*** Records shown
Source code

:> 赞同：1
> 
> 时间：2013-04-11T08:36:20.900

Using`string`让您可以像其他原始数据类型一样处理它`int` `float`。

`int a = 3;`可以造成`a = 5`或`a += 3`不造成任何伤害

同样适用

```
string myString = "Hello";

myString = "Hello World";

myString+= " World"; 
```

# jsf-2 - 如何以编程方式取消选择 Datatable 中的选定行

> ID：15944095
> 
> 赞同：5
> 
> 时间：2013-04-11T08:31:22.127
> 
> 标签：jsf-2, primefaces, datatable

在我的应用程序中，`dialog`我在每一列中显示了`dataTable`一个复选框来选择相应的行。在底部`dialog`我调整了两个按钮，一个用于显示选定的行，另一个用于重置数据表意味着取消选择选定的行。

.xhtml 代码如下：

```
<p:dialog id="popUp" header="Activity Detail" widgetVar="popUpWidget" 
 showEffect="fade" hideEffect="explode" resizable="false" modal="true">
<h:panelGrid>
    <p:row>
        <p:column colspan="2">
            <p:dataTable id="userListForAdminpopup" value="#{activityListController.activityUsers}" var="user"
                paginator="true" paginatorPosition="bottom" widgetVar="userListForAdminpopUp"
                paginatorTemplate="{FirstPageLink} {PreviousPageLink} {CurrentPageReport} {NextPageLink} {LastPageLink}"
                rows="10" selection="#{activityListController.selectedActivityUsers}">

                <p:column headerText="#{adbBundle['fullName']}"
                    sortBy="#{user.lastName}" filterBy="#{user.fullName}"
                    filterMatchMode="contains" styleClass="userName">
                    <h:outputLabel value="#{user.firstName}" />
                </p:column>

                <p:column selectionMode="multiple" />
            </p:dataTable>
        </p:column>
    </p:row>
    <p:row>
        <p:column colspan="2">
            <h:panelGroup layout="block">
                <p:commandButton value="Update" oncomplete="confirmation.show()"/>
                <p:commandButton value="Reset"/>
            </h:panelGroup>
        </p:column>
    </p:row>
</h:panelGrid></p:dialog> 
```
******
*** Records shown
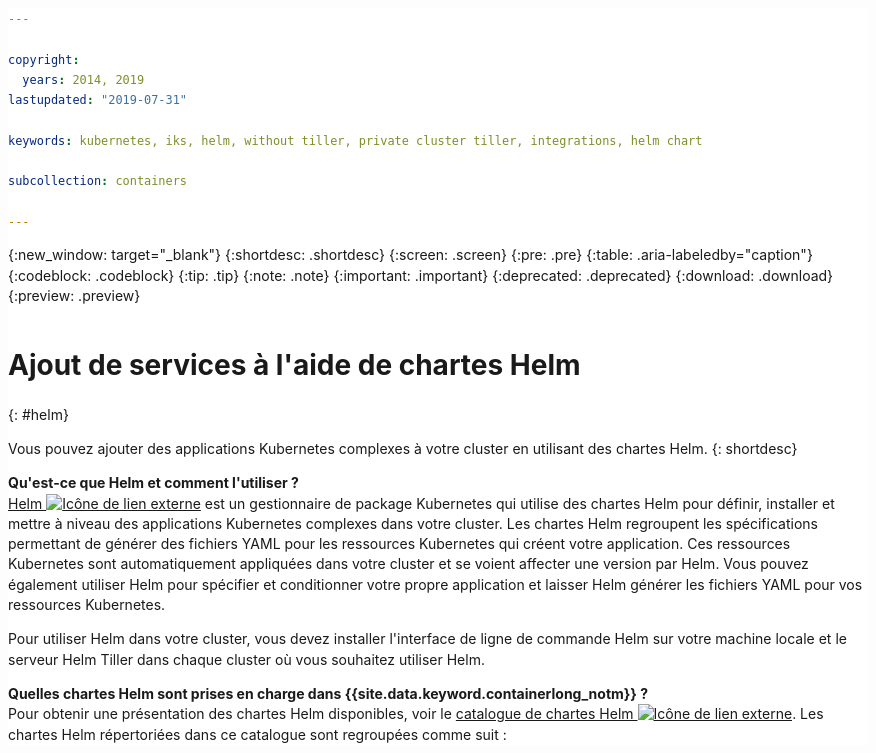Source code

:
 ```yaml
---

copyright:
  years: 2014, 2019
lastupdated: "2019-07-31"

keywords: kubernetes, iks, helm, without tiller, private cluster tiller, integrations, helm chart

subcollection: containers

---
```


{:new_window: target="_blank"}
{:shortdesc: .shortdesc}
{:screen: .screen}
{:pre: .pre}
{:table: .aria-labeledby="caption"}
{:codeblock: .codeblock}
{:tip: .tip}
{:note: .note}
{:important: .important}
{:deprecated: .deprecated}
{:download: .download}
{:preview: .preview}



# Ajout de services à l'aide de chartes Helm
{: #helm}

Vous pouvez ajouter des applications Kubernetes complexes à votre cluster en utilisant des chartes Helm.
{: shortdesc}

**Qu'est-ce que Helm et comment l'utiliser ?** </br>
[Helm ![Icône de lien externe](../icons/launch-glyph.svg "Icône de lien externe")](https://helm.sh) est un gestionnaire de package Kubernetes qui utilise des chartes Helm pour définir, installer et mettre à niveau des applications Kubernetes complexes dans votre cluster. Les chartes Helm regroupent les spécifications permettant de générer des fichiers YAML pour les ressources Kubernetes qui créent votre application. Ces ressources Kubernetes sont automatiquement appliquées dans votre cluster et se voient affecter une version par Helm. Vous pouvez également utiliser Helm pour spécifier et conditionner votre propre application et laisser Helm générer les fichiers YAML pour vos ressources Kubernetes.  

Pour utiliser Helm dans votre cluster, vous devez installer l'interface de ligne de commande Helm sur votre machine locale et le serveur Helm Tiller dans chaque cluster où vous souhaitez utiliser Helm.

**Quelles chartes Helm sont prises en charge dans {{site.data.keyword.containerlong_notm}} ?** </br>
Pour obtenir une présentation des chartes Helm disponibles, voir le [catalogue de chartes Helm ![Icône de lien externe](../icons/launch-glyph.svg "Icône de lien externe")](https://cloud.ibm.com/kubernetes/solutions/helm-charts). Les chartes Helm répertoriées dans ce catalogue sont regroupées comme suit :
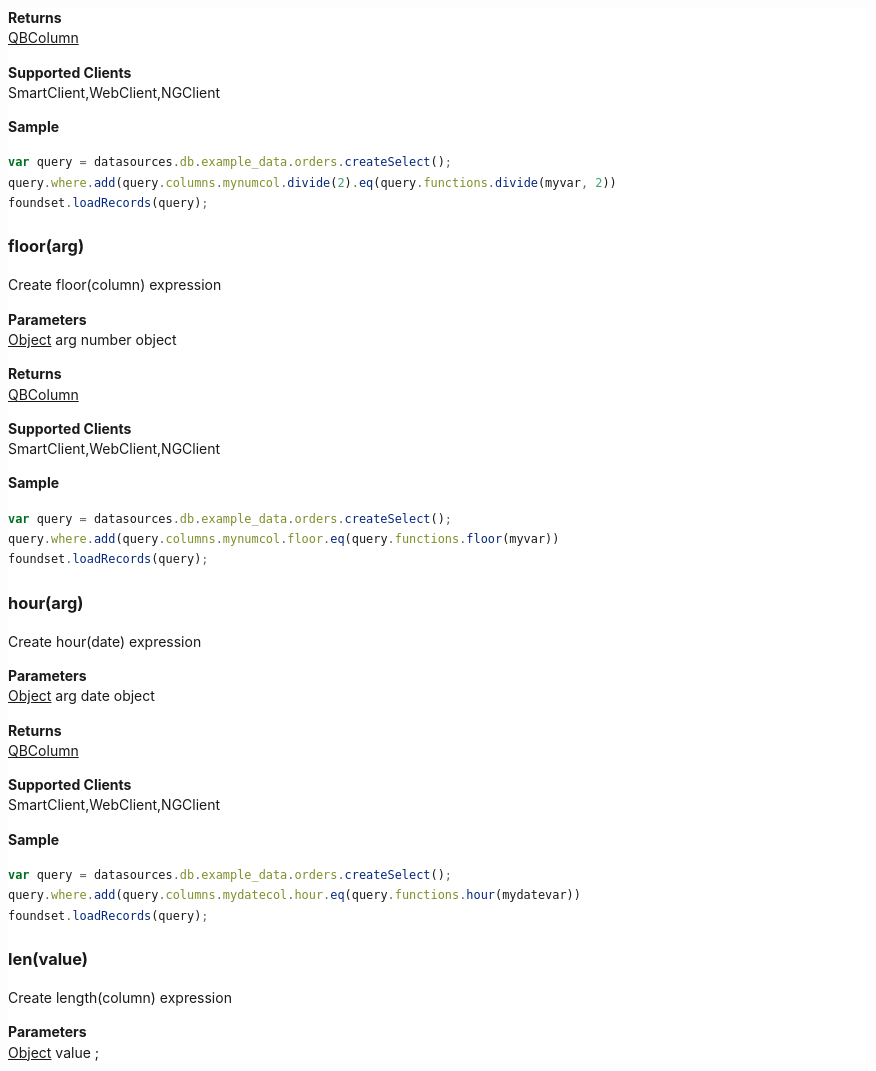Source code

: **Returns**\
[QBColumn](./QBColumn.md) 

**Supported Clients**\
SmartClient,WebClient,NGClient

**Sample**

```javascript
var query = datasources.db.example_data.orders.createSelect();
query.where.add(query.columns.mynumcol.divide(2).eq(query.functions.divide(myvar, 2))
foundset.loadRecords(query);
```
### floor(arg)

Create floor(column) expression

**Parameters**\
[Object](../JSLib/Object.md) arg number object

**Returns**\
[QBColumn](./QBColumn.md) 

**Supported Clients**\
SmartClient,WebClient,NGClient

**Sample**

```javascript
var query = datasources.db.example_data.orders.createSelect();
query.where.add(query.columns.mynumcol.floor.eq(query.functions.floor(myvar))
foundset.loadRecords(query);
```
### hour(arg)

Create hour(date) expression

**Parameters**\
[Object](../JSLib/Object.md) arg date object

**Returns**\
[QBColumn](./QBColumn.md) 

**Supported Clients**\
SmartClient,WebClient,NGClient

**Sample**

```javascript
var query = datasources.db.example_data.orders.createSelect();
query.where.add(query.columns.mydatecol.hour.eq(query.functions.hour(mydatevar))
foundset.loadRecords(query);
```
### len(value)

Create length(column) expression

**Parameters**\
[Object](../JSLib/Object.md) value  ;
******
*** Records shown
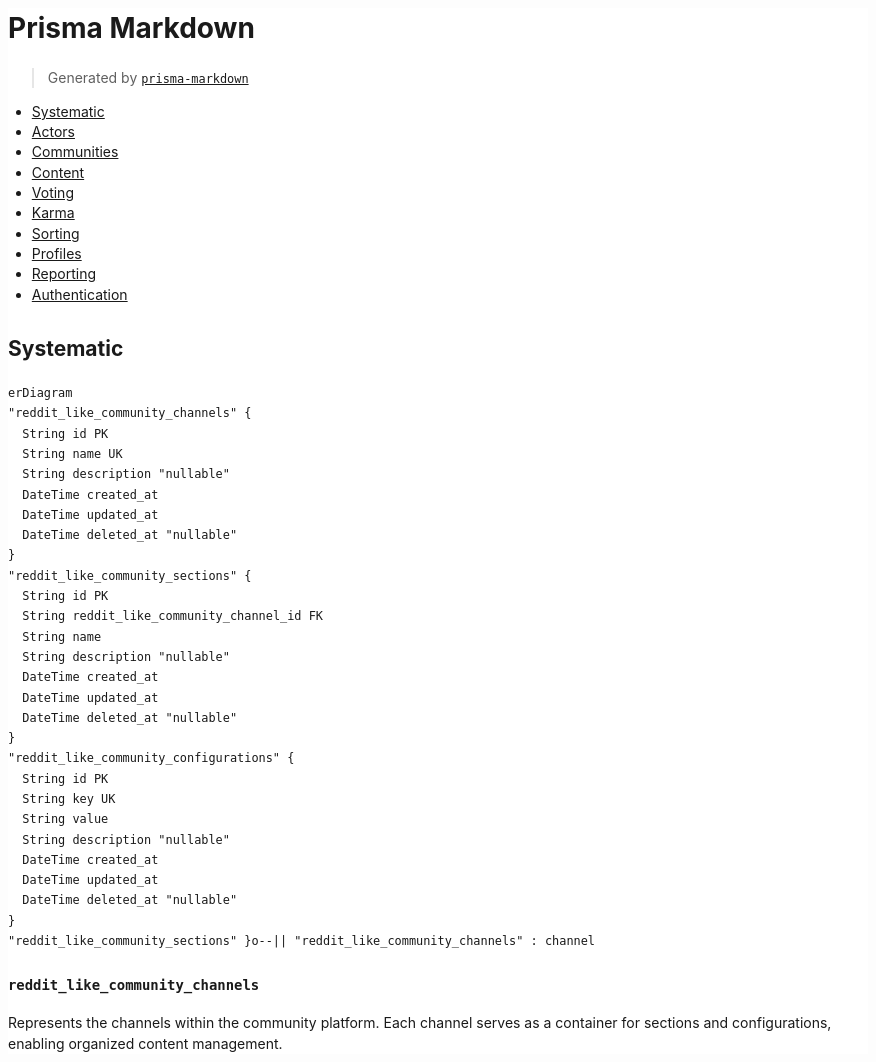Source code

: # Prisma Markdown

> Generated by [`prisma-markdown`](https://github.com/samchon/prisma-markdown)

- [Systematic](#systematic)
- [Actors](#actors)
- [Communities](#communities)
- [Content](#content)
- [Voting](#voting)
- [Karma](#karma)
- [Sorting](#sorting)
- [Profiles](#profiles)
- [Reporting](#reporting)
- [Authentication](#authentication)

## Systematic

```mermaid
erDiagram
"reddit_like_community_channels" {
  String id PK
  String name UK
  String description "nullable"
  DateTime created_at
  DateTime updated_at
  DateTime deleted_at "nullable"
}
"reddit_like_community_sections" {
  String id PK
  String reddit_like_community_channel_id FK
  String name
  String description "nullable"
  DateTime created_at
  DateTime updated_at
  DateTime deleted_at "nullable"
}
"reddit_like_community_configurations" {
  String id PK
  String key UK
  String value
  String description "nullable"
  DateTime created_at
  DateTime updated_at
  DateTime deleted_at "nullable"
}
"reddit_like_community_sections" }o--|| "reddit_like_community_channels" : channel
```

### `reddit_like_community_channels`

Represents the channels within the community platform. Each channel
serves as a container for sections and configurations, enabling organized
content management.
******
### Work item
In which lines of the records does the word "panelGroup" appear? Copy each of them.

### Exercise output
            <h:panelGroup layout="block">
            </h:panelGroup>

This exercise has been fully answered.